Relational Benchmarks

In the world of relational DBMS benchmarking, the Transaction Processing Performance Council (TPC) plays a preponderant role. The mission of this non-profit organization is to issue standard benchmarks, to verify their correct application by users, and to regularly publish performance tests results. Its benchmarks all share variants of a classical business database (customer-order-product-supplier) and are only parameterized by a scale factor that determines the database size (e.g., from 1 to 100,000 GB).

The TPC benchmark for transactional databases, TPC-C (TPC, 2005a), has been in use since 1992. It is specifically dedicated to On-Line Transactional Processing (OLTP) applications, and features a complex database (nine types of tables bearing various structures and sizes), and a workload of diversely complex transactions that are executed concurrently. The metric in TPC-C is throughput, in terms of transactions.
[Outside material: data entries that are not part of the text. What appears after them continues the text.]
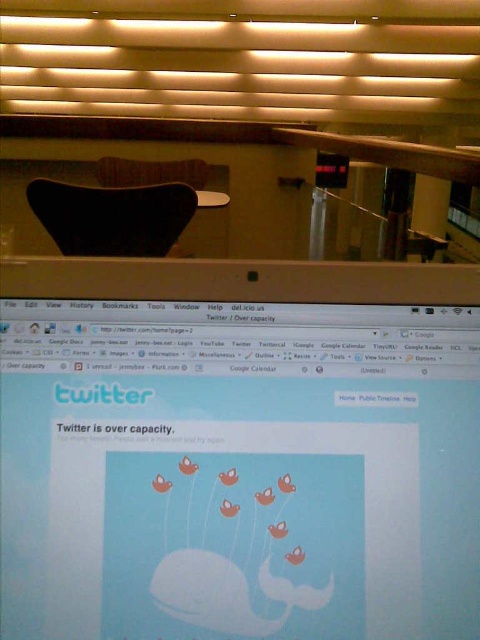
Question: Which of the following is the closest to the observer?

Choices:
 (A) (423, 566)
 (B) (160, 205)

Answer: (A)

Question: Is satin silver laptop at center wider than black matte chair at upper center?

Choices:
 (A) no
 (B) yes

Answer: (A)

Question: Can you confirm if satin silver laptop at center is positioned to the right of black matte chair at upper center?

Choices:
 (A) yes
 (B) no

Answer: (A)

Question: In this image, where is satin silver laptop at center located relative to black matte chair at upper center?

Choices:
 (A) right
 (B) left

Answer: (A)

Question: Which object is farther from the camera taking this photo?

Choices:
 (A) satin silver laptop at center
 (B) black matte chair at upper center

Answer: (B)

Question: Which of the following is the farthest from the observer?

Choices:
 (A) black matte chair at upper center
 (B) satin silver laptop at center

Answer: (A)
There are currently few credible alternatives to TPC-C. Although, we can cite the Open Source Database Benchmark (OSDB), which is the result of a project from the free software community (SourceForge, 2005). OSDB extends and clarifies the specifications of an older benchmark, AS3AP. It is available as free C source code, which helps eliminate any ambiguity relative to the use of natural language in the specifications. However, it is still an ongoing project and the benchmark’s documentation is very basic. AS3AP’s database is simple: it is composed of four relations whose size may vary from 1 GB to 100 GB. The workload is made of various queries that are executed concurrently. OSDB’s metrics are response time and throughput.

Key Terms in this Chapter

Performance Metrics: Simple or composite metrics aimed at expressing the performance of a system.

Benchmark: A standard program that runs on different systems to provide an accurate measure of their performance.

Database Management System (DMBS): Software set that handles the structuring, storage, maintenance, update, and querying of data stored in a database.